À l’heure actuelle, les minorités visibles constituent 8,21 % des employés du SPVM. Or, elles représentent 33 % de la population montréalaise, soit le tiers. En ce qui concerne les minorités ethniques, 13 % des employés du SPVM se déclarent issus de ce groupe.

Pour changer la donne, le corps de police a travaillé de pair avec son département des ressources humaines ces deux dernières années pour élaborer un plan visant à favoriser l’embauche de personnes autochtones et issues de la diversité, a-t-il annoncé lundi en vidéoconférence.

La chef de division des ressources humaines, Marie-Claude Fradette, a expliqué que le recrutement est important, mais ce qui l’est plus encore est d’offrir un environnement inclusif pour que les recrues puissent évoluer, progresser et demeurer au sein du SPVM.

L’inspecteur Miguël Alston, ancien chef du poste de quartier de Montréal-Nord et aujourd’hui responsable de l’attraction et de la rétention de la main-d’œuvre diversifiée, abonde dans le même sens.
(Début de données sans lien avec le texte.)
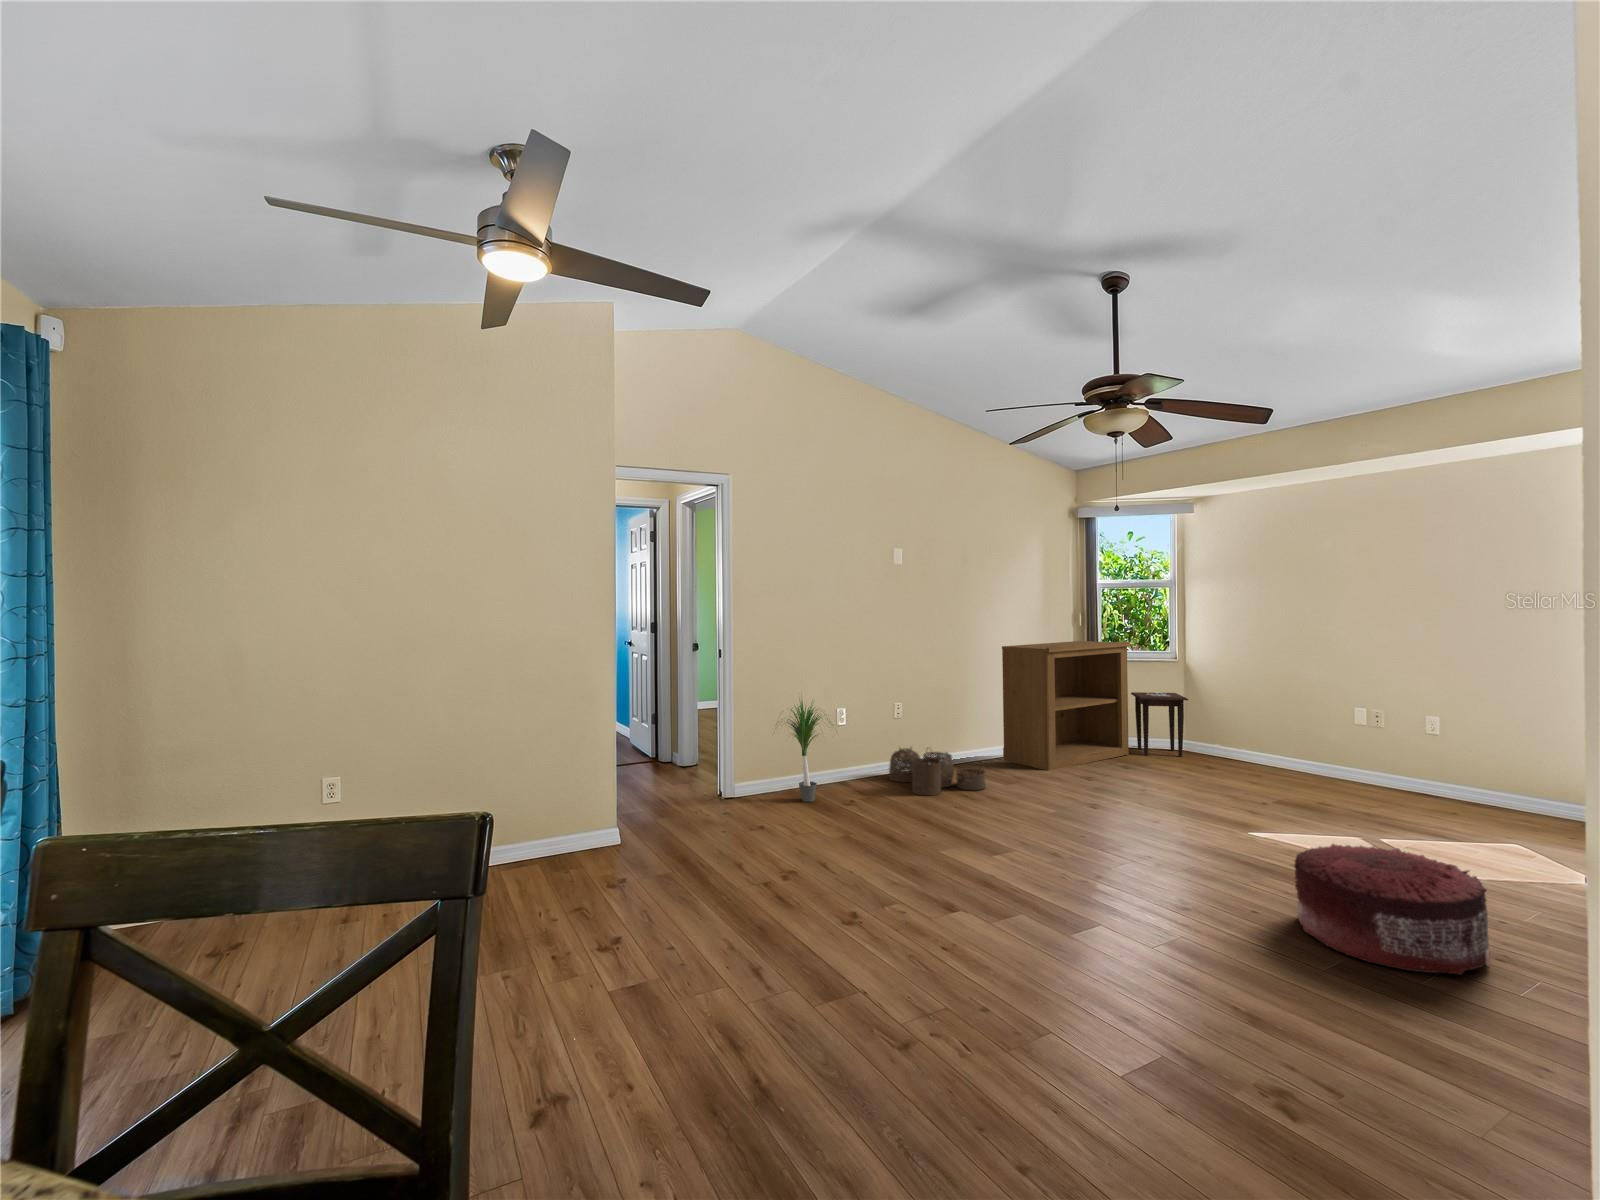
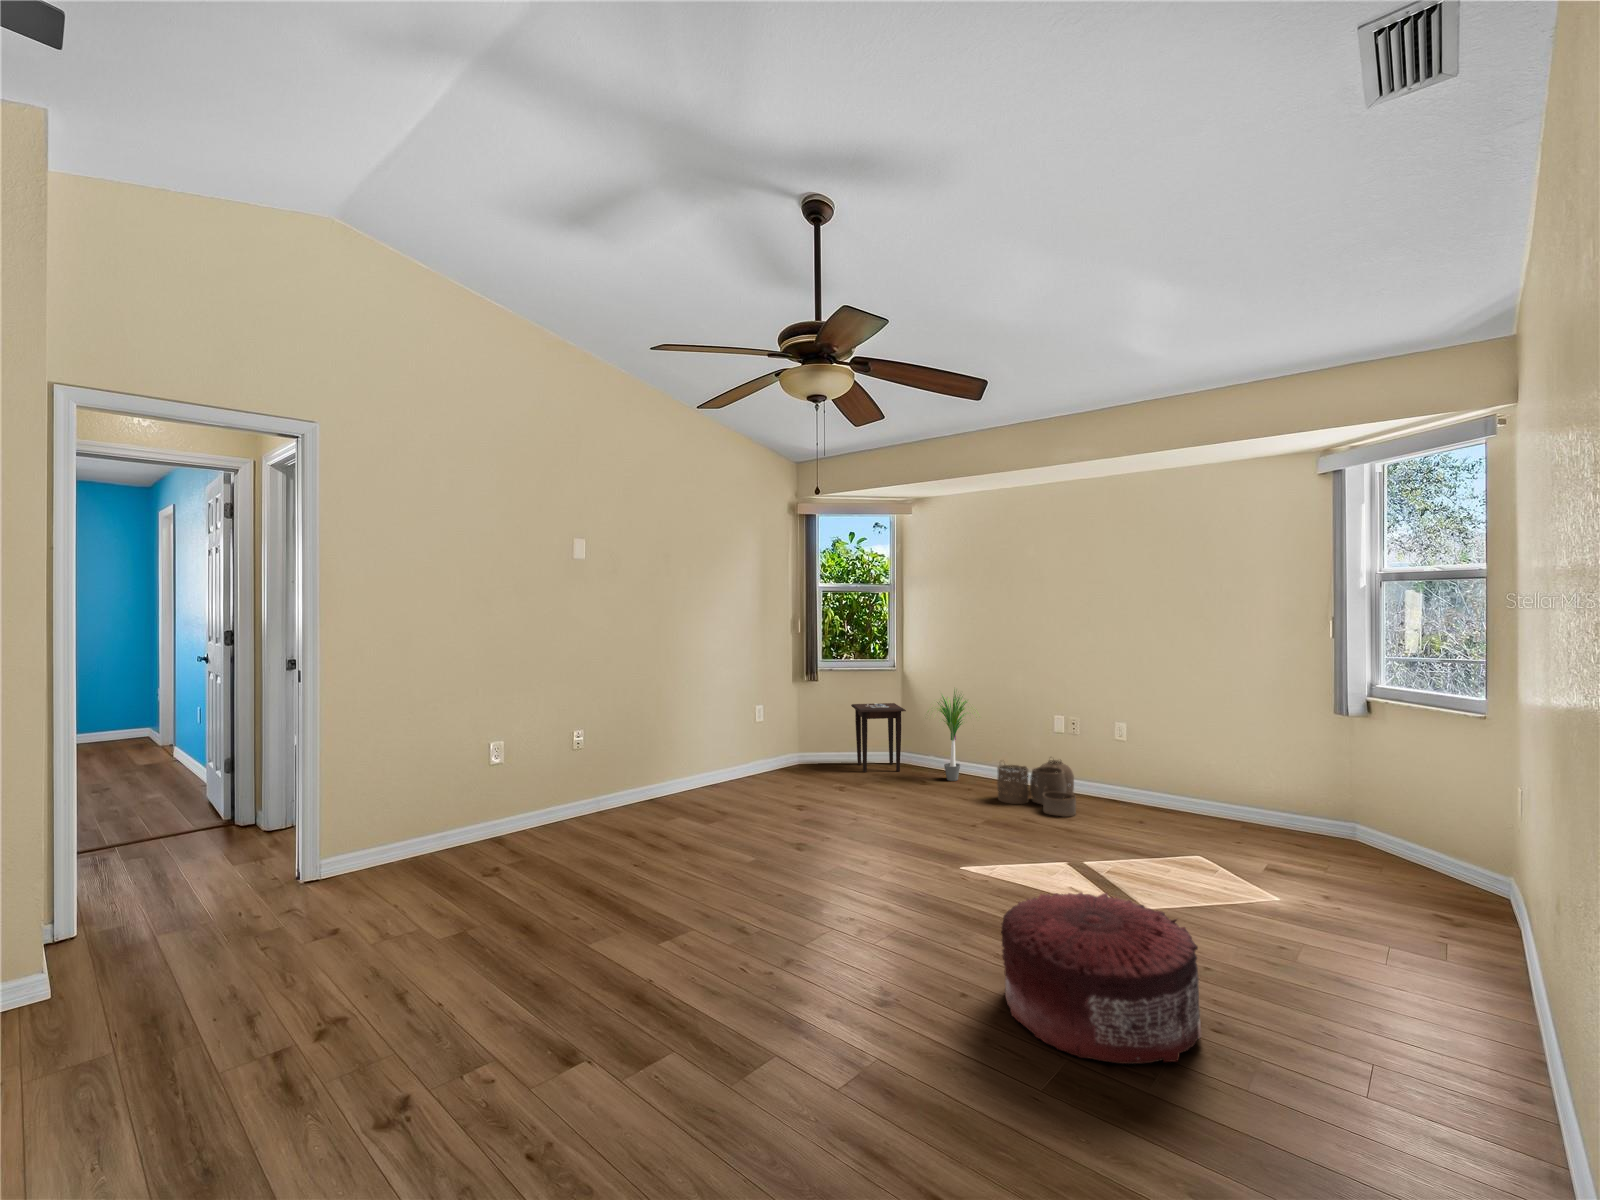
bookshelf: present [1002,641,1130,771] -> none [711,650,849,800]
potted plant: present [782,699,830,802] -> present [932,691,967,781]
woven basket: present [889,748,986,795] -> present [997,760,1076,817]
Il ajoute qu’il est important d’avoir « une stratégie globale en diversité et inclusion » et qu’elle doit être appuyée par la direction.

C’est d’ailleurs grâce au soutien de la direction que le service de police a pu mener des enquêtes internes, questionner des policiers issus de la diversité récemment embauchés et des partenaires communautaires comme le Centre de recherche-action sur les relations raciales (CRARR) pour orienter les pistes de solutions.

Se basant également sur de bonnes pratiques observées dans les corps policiers à Vancouver, à Londres et en Nouvelle-Zélande, entre autres, le SPVM a multiplié sa participation aux activités communautaires et sportives, des festivals et des fêtes de quartier pour se rapprocher des différentes communautés de la métropole et attirer de futurs policiers.

Changer l’image de la police

Parce que s’il y a un élément majeur qui fait obstacle au recrutement auprès des minorités ethnoculturelles, c’est d’abord l’image de la police, a rappelé M. Alston.

« Il faut changer cette image et donner un côté humain à la police. Montrer sa diversité et ses exemples de réussites aussi », a-t-il ajouté.

Comme celui de Farah Ben Osmane fuyant l’Algérie pour s’installer au Québec. De réfugiée politique elle est devenue policière ainsi qu’un modèle pour des jeunes qui voient peut-être pour la première fois une femme maghrébine au sein des forces de l’ordre.

Le SPVM est d’avis qu’il faut intéresser les jeunes au métier le plus tôt possible, dès le secondaire et même le primaire, avec des tournées de policiers dans les écoles ou des activités de jumelage, par exemple.